## Stored items

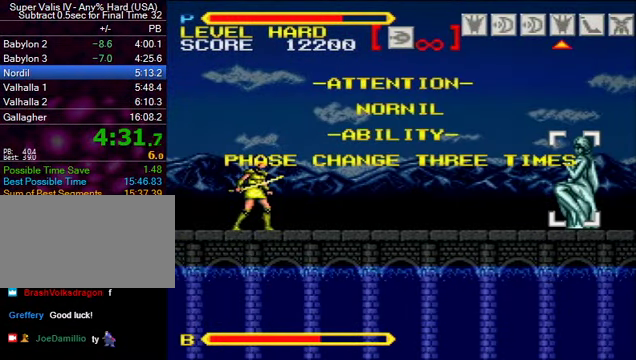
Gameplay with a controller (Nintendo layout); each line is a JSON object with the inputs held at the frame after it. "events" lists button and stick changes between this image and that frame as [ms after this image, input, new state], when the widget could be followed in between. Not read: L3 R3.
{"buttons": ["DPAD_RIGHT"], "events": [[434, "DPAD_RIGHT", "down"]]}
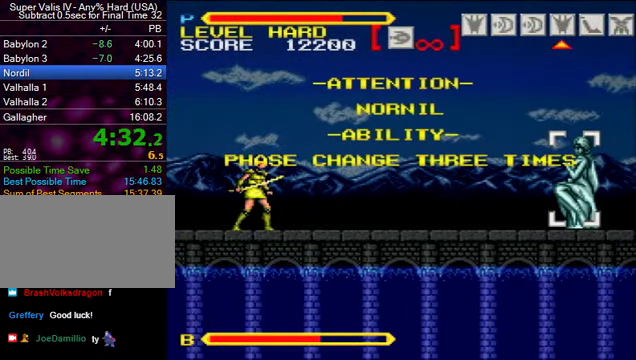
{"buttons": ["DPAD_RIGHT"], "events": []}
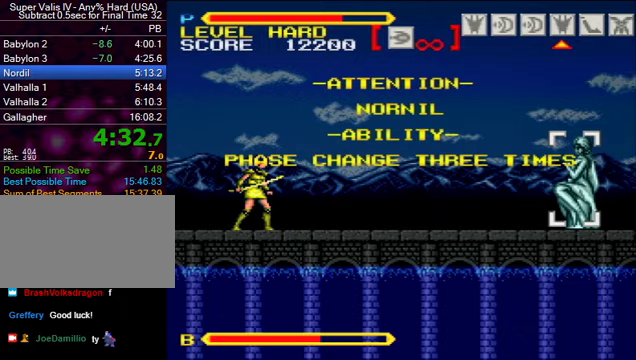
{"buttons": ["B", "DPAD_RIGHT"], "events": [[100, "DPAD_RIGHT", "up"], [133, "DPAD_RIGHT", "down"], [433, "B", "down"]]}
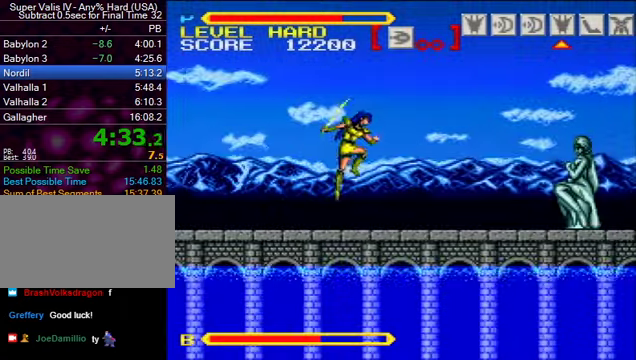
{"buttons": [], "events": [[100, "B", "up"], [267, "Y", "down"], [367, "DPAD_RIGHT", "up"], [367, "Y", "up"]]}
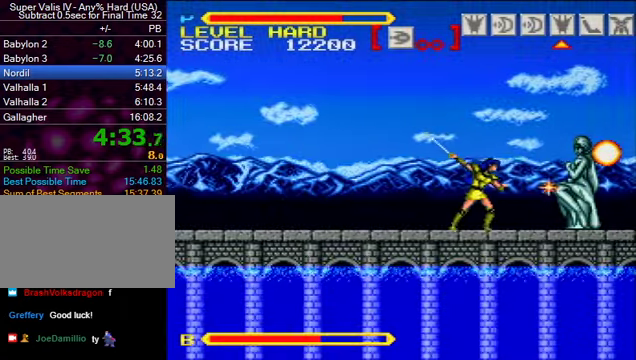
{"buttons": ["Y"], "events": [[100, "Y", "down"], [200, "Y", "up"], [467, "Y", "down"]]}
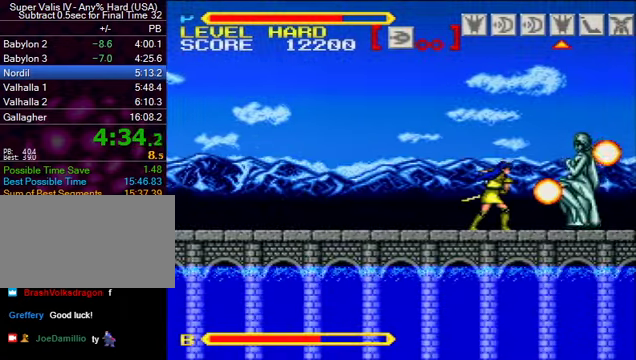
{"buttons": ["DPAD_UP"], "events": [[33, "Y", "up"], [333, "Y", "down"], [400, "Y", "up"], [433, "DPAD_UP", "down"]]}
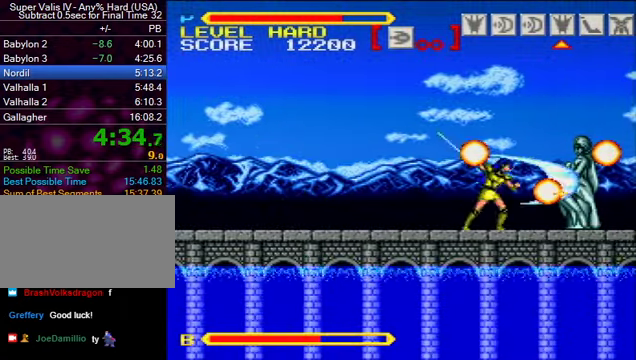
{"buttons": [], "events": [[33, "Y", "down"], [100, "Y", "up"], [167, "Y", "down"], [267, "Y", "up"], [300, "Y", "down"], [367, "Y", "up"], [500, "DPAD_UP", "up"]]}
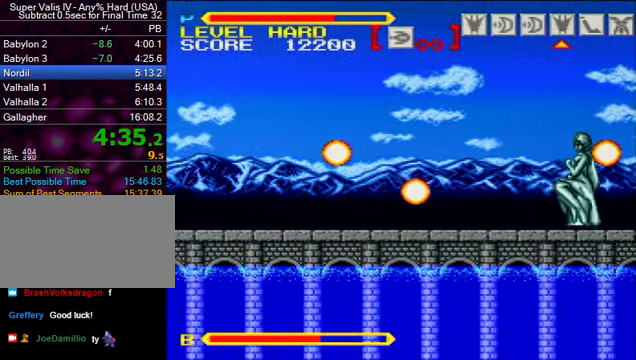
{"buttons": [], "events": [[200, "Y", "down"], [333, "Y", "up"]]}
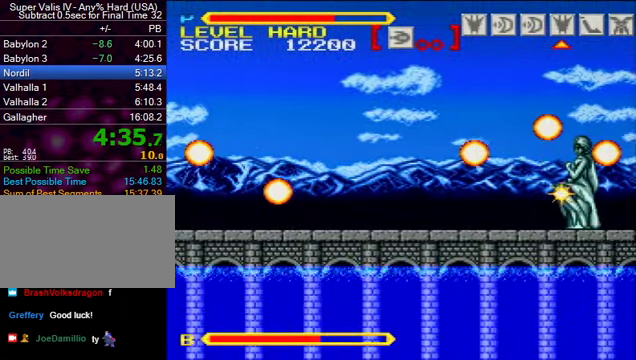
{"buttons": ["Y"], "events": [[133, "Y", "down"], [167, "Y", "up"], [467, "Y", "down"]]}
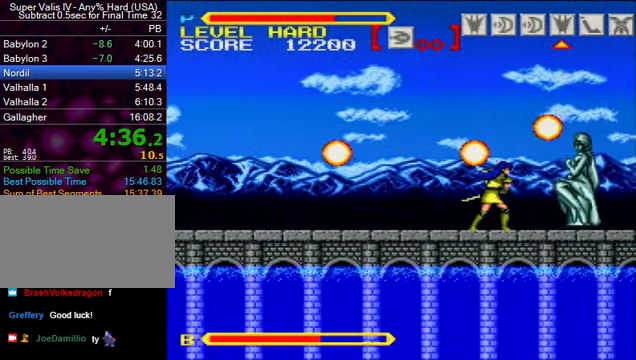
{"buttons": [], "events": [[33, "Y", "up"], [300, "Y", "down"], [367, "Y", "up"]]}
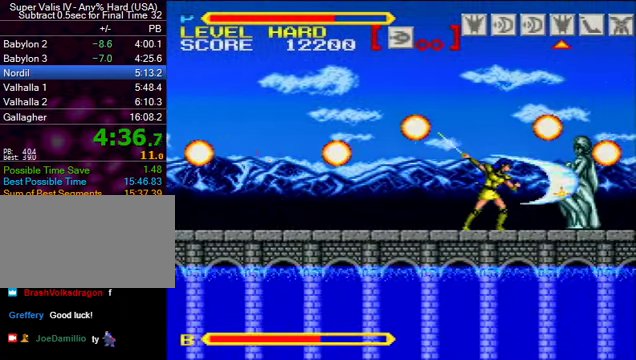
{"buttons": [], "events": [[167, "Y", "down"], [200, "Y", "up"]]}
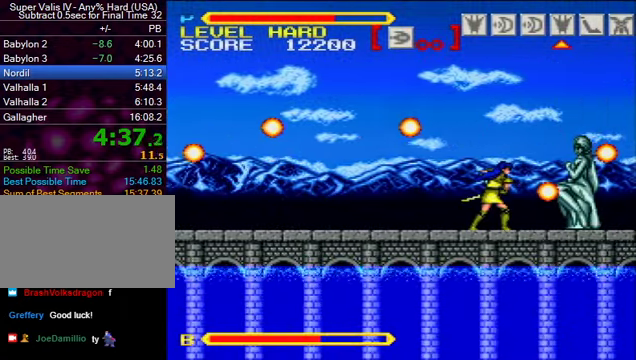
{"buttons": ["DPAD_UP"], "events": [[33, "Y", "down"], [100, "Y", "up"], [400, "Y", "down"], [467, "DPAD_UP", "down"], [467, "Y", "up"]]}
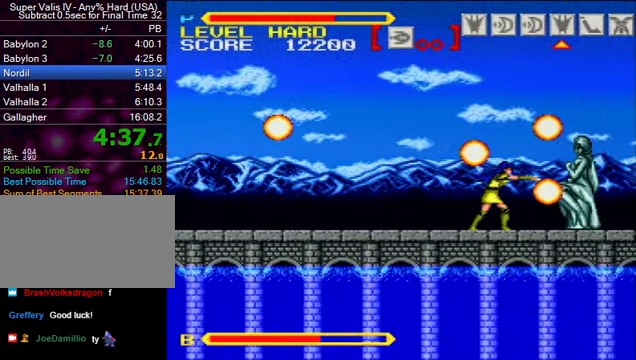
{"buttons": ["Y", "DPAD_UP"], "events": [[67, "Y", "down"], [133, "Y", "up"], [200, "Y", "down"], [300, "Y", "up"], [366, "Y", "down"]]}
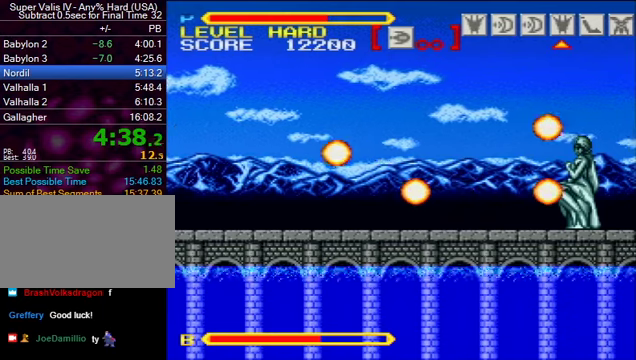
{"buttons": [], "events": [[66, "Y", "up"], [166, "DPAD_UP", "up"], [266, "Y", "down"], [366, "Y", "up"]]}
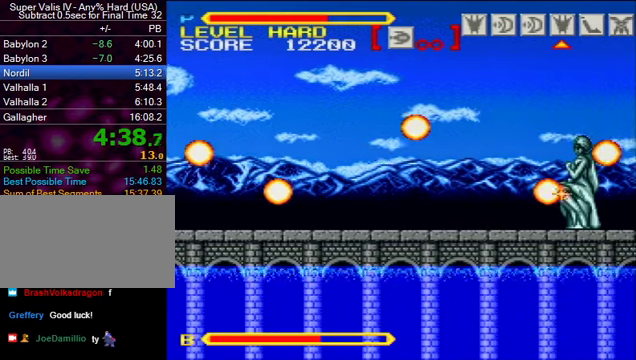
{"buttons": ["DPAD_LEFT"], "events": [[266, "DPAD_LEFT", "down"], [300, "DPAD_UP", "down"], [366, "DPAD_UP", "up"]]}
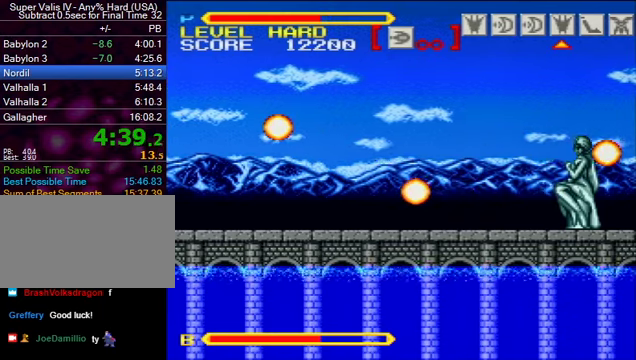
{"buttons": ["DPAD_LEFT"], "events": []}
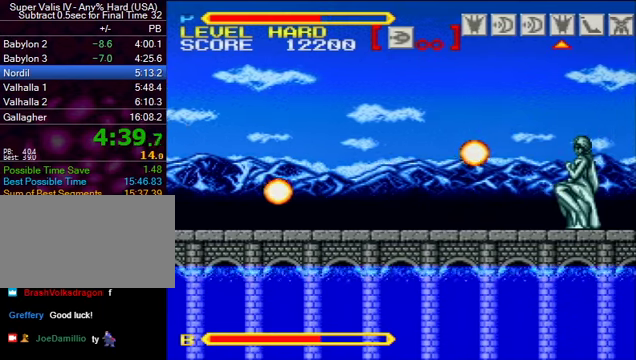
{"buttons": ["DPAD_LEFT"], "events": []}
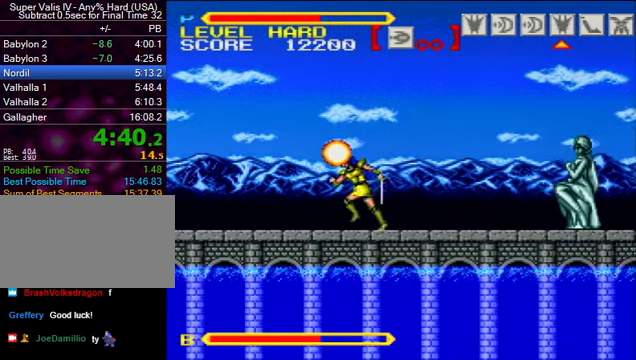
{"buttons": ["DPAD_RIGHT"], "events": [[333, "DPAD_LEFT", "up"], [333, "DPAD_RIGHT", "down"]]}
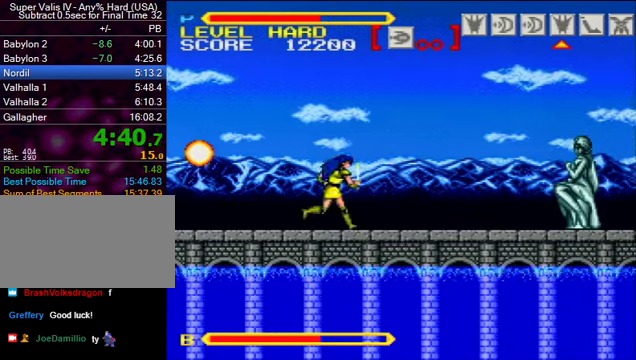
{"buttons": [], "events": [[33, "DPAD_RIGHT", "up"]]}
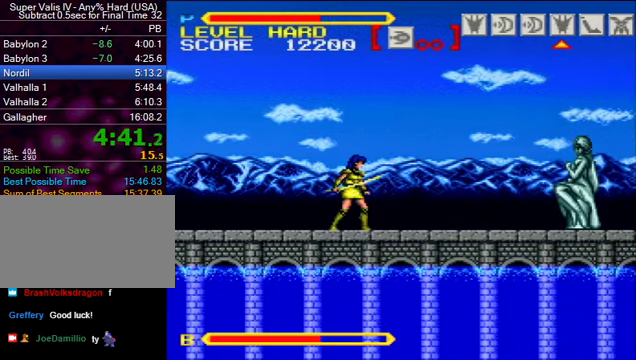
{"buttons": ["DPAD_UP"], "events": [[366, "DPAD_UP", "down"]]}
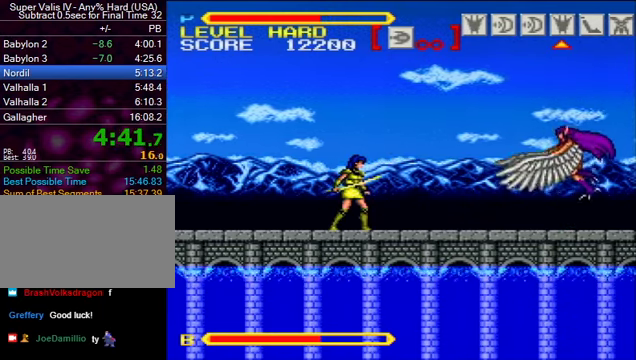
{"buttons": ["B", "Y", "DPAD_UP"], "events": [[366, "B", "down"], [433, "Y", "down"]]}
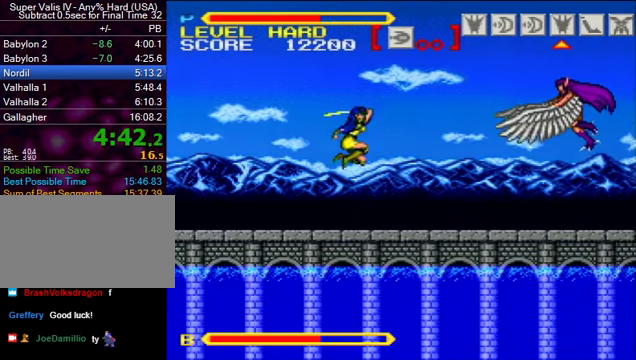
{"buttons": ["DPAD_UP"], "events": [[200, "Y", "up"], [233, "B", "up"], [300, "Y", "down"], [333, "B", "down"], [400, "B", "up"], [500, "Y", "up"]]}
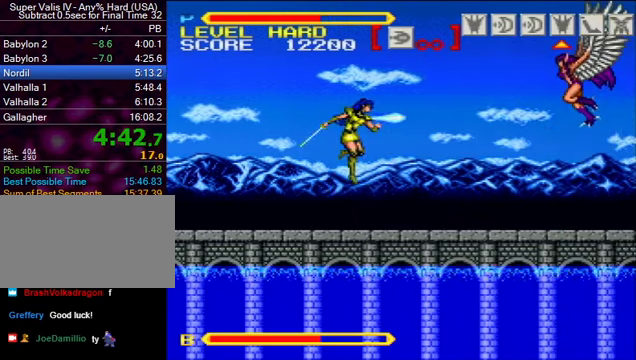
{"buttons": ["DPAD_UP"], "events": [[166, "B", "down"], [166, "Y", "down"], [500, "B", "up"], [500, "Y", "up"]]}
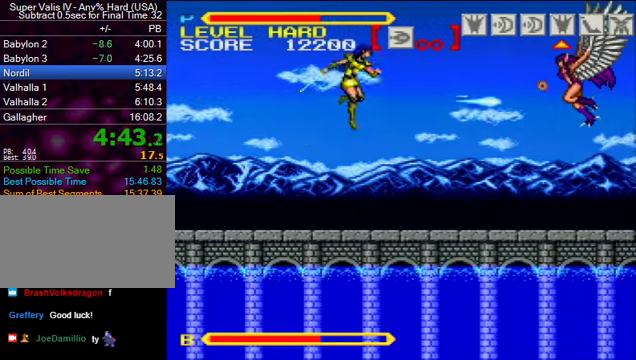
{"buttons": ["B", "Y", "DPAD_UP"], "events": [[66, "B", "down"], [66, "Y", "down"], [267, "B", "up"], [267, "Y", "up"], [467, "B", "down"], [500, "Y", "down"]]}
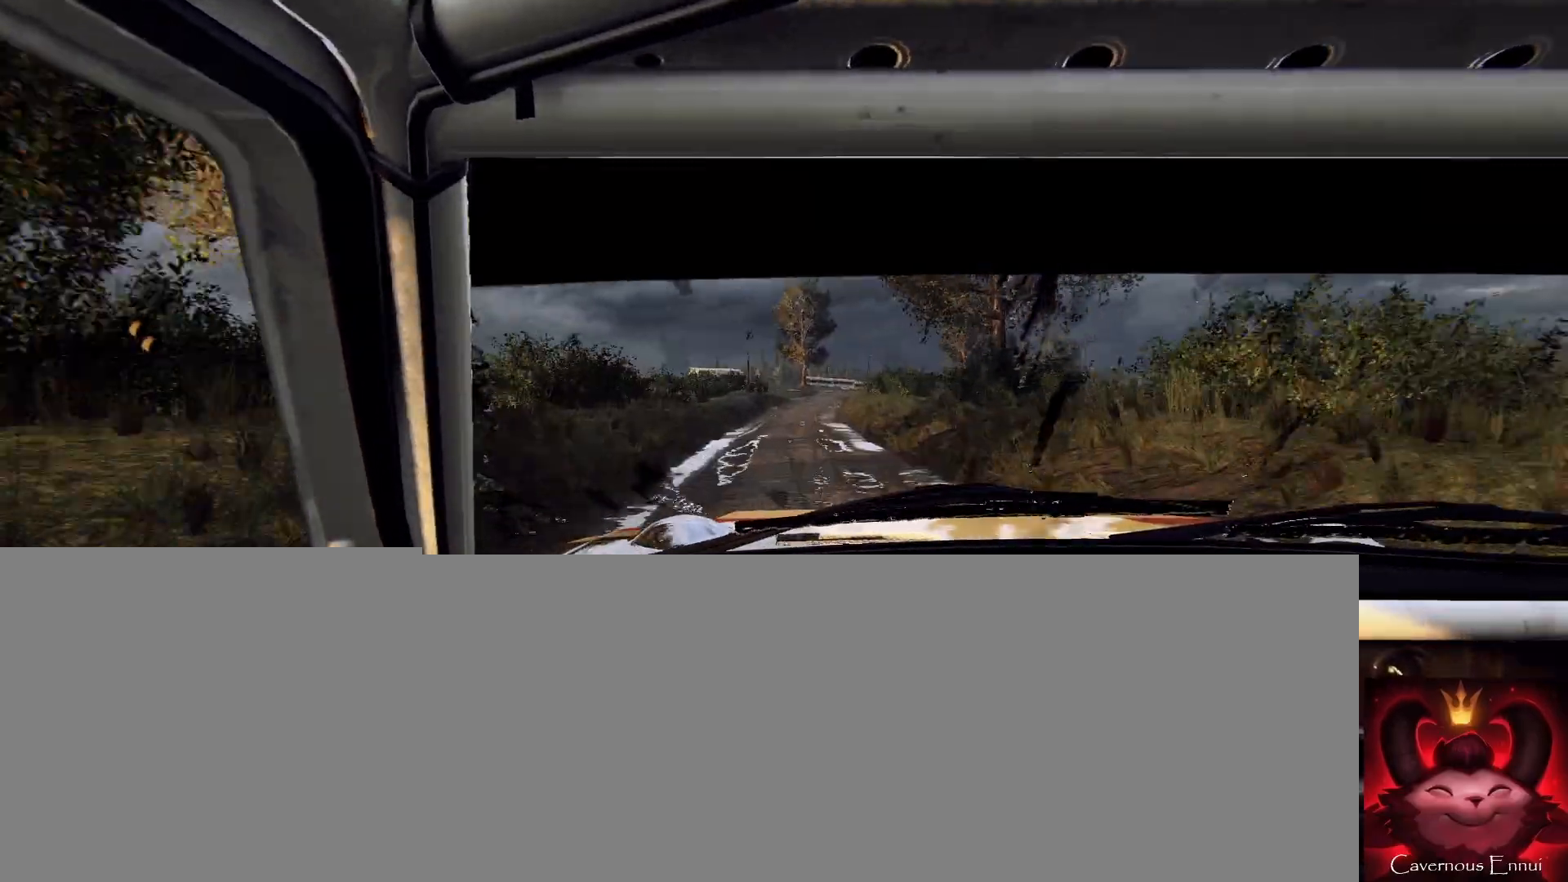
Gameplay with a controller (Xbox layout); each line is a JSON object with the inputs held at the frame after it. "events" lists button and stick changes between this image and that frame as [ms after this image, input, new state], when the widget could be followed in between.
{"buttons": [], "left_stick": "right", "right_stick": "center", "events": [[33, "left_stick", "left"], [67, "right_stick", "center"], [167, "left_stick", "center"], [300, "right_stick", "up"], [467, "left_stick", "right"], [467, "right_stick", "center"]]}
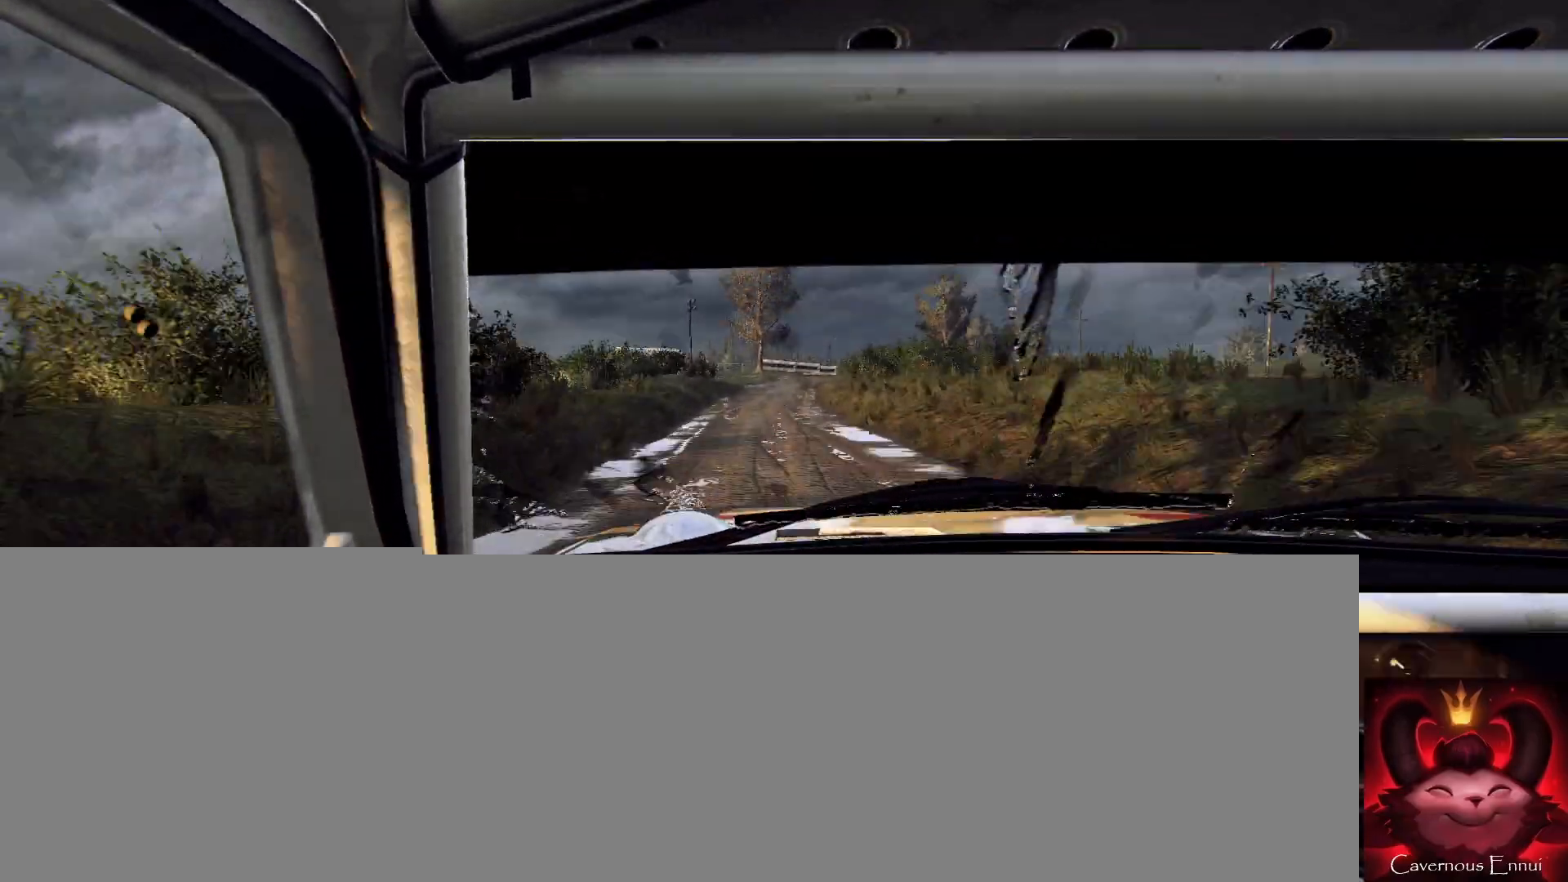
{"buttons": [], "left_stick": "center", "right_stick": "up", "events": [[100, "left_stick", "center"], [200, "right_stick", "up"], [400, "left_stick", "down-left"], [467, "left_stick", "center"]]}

## YOUR TASK
Find the count of lines in the data above where the word "when" occurs, and write down only that count.

## OUTPUT OF THE TASK
2